À hora do jantar, tudo estava silencioso. A mãe acendeu as luzes do presépio sobre a mesa chinesa, e sentando -se à mesa, limitou- se a dizer- lhes que falariam no dia seguinte.
Depois do jantar que quase ninguém foi capaz de comer, sem um beijo à mãe e sem um pedido de desculpas, Cristina e Cláudia murmuraram umas boas noites, quase inaudíveis, e foram logo deitar-se.
A mãe levou a pequenina para o seu quarto, e apagadas as luzes, foi- se sentar diante do presépio iluminado apenas por dois pequenos castiçais e ali naquela escuridão, chorou, chorou, chorou…lembrava- se bem das últimas palavras do marido, quatro anos atrás, já muito frágil e debilitado, antes de entrar no hospital para mais um internamento, e donde já não saíra com vida…
‘Minha querida, cuida bem das nossas filhas, guarda-as de más companhias… volta para junto de teus pais com elas; quando a vida se complicar aqui na cidade…vocês vão precisar de uma família forte e unida que vos apoie…’
Ela bem sabia a que se referia o marido, pois o irmão dele morrera aos 22 anos de uma ‘overdose’… sim, os maus amigos da vida boémia e da droga tinham destruído aquela família de gente boa e sã, pequenos comerciantes chegados da província à capital…tudo começara quando os dois irmãos andavam no liceu… e agora bem pressentia como aquele perigo rondava sua filha Cristina.
Aos poucos ia-se apercebendo de como a filha adolescente começara a crescer e a ocultar amizades…não gostava nada das suas novas companhias e muito menos desse tal rapaz mais velho que rondava o liceu e nem ali estudava… era o seu sexto sentido de mãe… tinha de agir depressa, enquanto era tempo!

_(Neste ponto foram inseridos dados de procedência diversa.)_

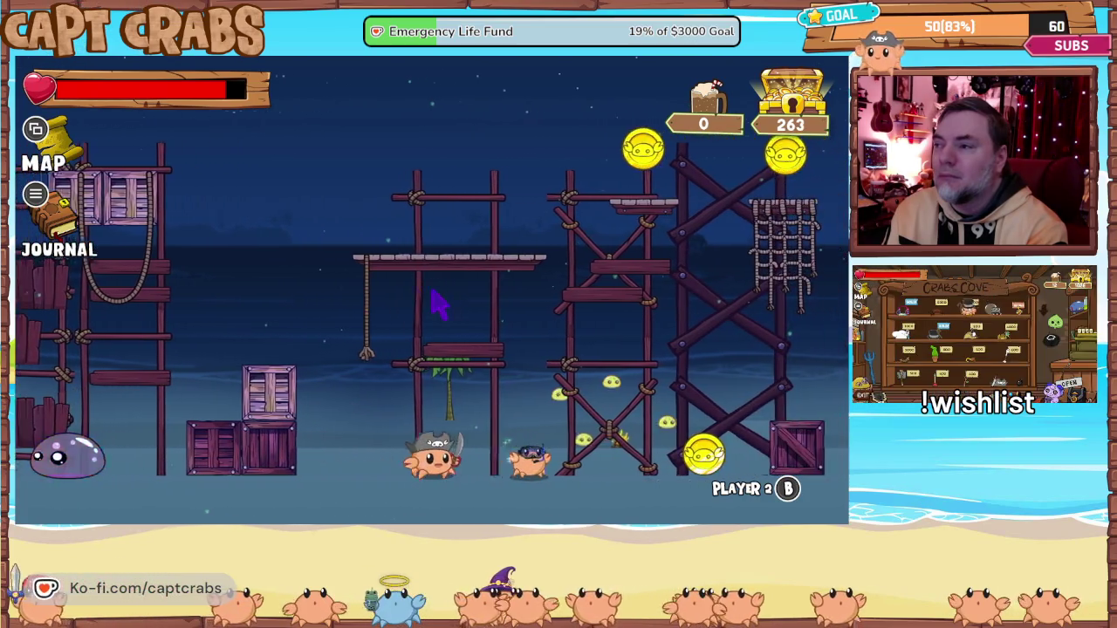
key("Right")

Poucos dias antes, ao prepararem o presépio, a mãe apercebera- se de como a filha estava mudada, mais fechada e mais agreste… onde estava aquela menina doce e sem segredos, de ainda há tão pouco tempo?

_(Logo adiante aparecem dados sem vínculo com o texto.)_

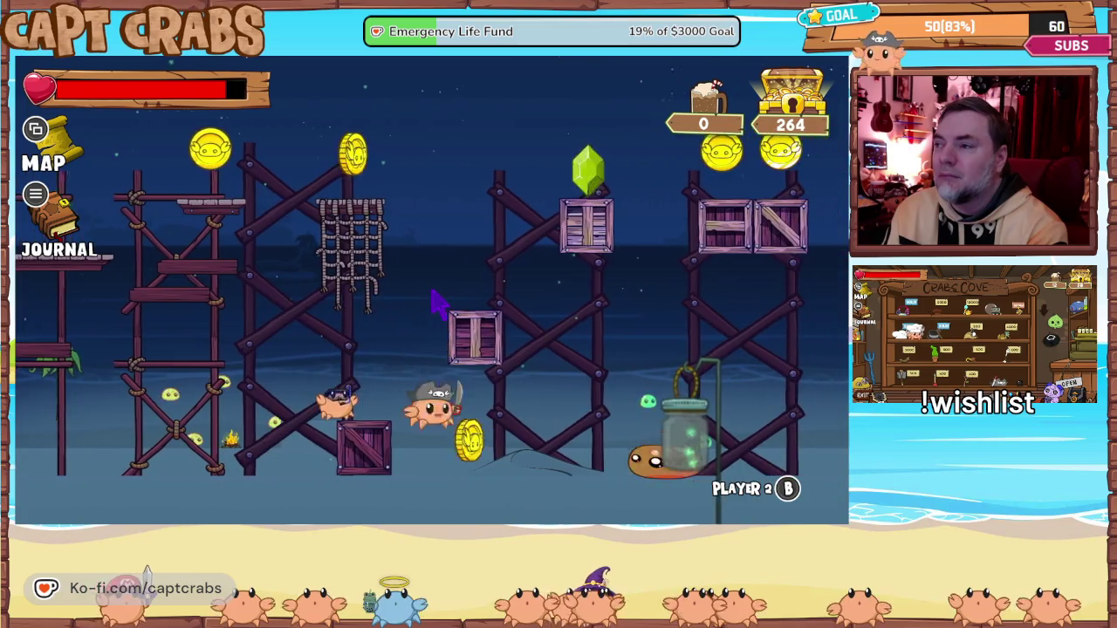
key("Right")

Chamara-a de parte e a sós falara com ela sobre más companhias e o uso do telemóvel, assim como sobre o seu rendimento escolar que estava a baixar…
Na altura, Cristina não gostara e respondera mal à mãe, dizendo que não havia razão para preocupações, pois era tudo invenção da Cláudia, sua irmã mais nova, uma ‘queixinhas idiota’…
Já passava das três da manhã, quando finalmente, soprou as velas dos castiçais e sem ruído se dirigiu ao quarto para se deitar… para sua surpresa, foi encontrar na sua cama, deitadas, mas acordadas, as suas duas filhas, Cristina e Cláudia. Ambas, levantando- se de um salto, correram para a mãe, abraçaram-na, encheram- na de beijos e logo ali lhe pediram desculpa…
– Mãe querida, não queremos estragar este Natal! – disse Cristina.
– Mãezinha, desculpe, isto não volta a acontecer! – disse Cláudia.
Deitaram- se as três e a paz voltou a reinar. O amor pôde mais…e o sono chegou.
Nessa madrugada, porém, antes de adormecer, a mãe não lhes disse, mas tinha uma grande surpresa: tinha ido levantar os bilhetes de avião e iriam passar o Natal à Madeira com os avós. Além disso, porém, havia uma outra surpresa! A mãe acabava de tomar uma firme decisão: desta vez iria tratar de tudo o que fosse necessário, para regressar à sua terra natal, mudar as filhas de escola e juntar-se ali aos avós, tios e primos. Sabia como seriam bem recebidas! Há muito que lhe diziam para voltar à ilha…
Estava na hora certa de cumprir a última recomendação do pai.